RALEIGH — Remember that proposal from House Republicans to stop making new-car owners get safety and emissions inspections until the cars were more than three years old?
As has happened in the past when legislators tried to ease North Carolina’s inspection requirements, the new proposal was killed Wednesday after a lot of phone-calling and letter-writing by garage owners who make their living from car inspections.
Two weeks ago, the House Transportation Appropriations Subcommittee endorsed a budget provision that would delay the required inspections until cars were more than three years old. Proponents said the inspections are an unnecessary expense for motorists, because newer vehicles rarely flunk.
That proposal was killed Wednesday by a 7-5 vote in the House-Senate Joint Transportation Oversight Committee. That means the idea is dead for the “short” legislative session that convened Wednesday.

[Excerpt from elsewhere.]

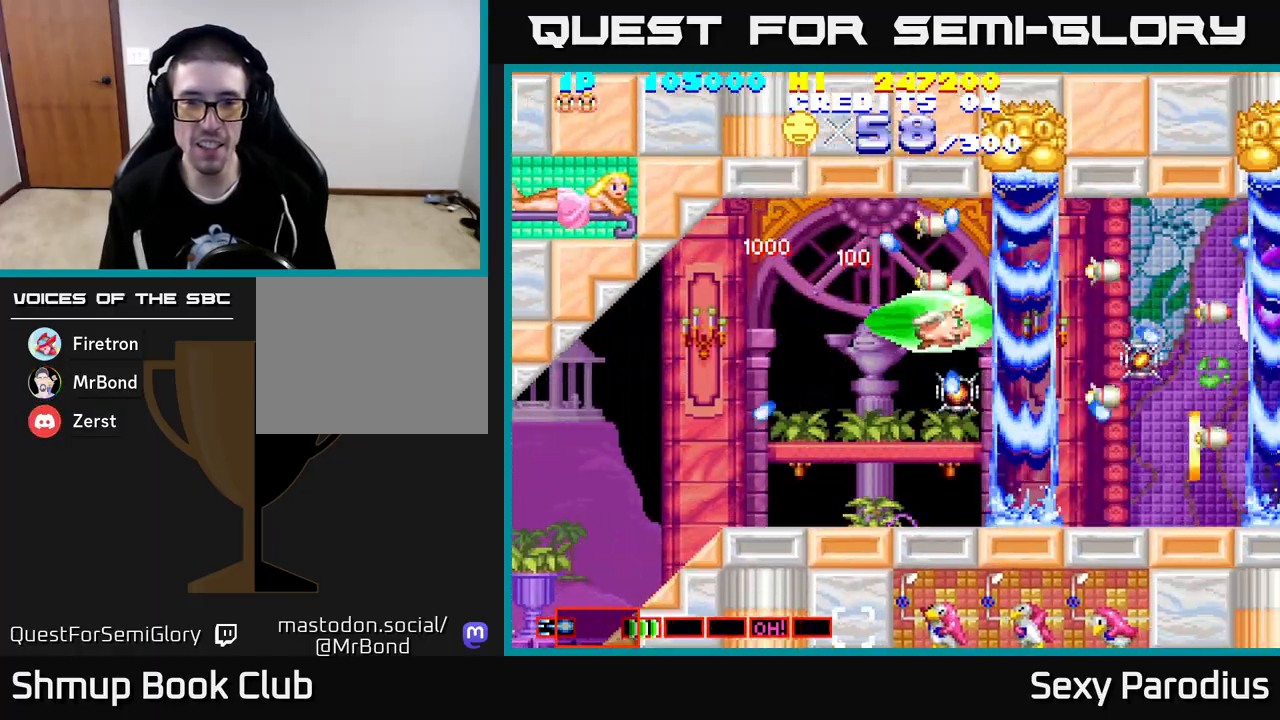
{"buttons": ["R2", "DPAD_RIGHT"], "left_stick": "center", "events": [[117, "DPAD_LEFT", "up"], [183, "DPAD_RIGHT", "down"], [217, "DPAD_DOWN", "up"], [300, "DPAD_DOWN", "down"], [350, "DPAD_RIGHT", "up"], [400, "DPAD_RIGHT", "down"], [433, "DPAD_DOWN", "up"], [450, "DPAD_RIGHT", "up"], [467, "DPAD_RIGHT", "down"]]}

Sen. Jerry W. Tillman, a Randolph County Republican, protested that the measure would hurt garages, tire dealers and inspection stations – whose trade associations had lobbyists in attendance at the crowded meeting room.

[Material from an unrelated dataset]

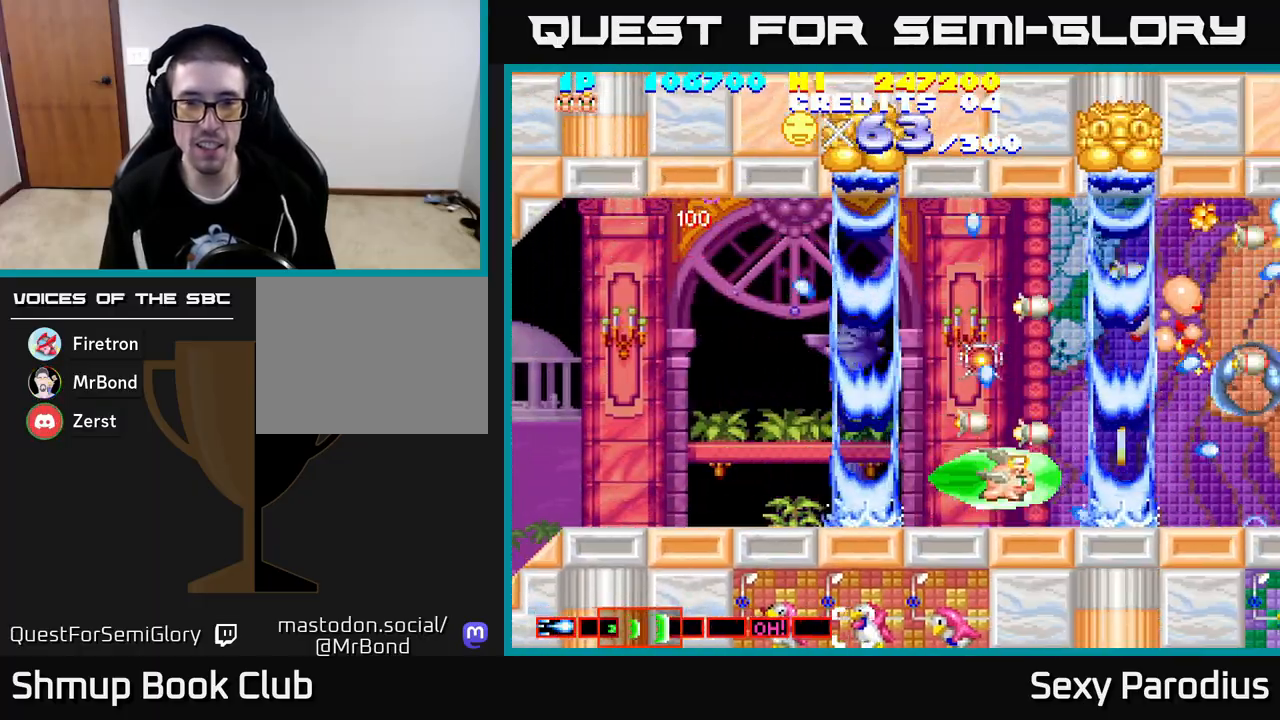
{"buttons": ["R2", "DPAD_UP"], "left_stick": "center", "events": [[17, "DPAD_RIGHT", "up"], [33, "DPAD_UP", "down"], [67, "DPAD_LEFT", "down"], [433, "DPAD_LEFT", "up"]]}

“I know a lot of people who do this, and they sell some gas on the side, but most of their profit comes from these inspections,” Tillman said. “We have 7,500 small businesses that do these inspections.”
Car owners statewide pay $13.60 for the annual safety inspection. The emissions inspection, required in 48 mostly urban counties, costs an additional $16.40. Studies have shown newer cars have fewer safety or emissions problems. State motor vehicle and air quality agencies have supported the proposal to end inspections for cars from the three most recent model years.
Rep. Ric Killian, a Mecklenburg County Republican, said the legislation would free new-car owners from unneeded expense and state regulation.
“I understand it could have an effect on certain businesses,” Killian said. “But at the same time if you’re providing direct relief to the consumer, I think that’s a good thing. You have to ask yourself how much government intervention you really want, and what good can come of it,” he continued. “If it’s just a matter of bringing in your car to make sure your (tire) tread depth is a certain amount, I would say that’s something an individual can be responsible for on their own.”
Tillman and other opponents said they were concerned about safety as well as the impact on inspection businesses. David P. Ferrell, a lobbyist for the Inspection Station Association of North Carolina, thanked Tillman for his help after the meeting.
Ferrell said inspection station and garage owners had worked hard to express their concerns to legislators after the inspection legislation was unveiled two weeks ago.
“I think there was a good grass-roots effort that took place,” Ferrell said. “I suppose they wrote letters, tried to call, explained what they’re seeing in the field. Because these are the folks that are catching some of the safety problems that cause accidents.”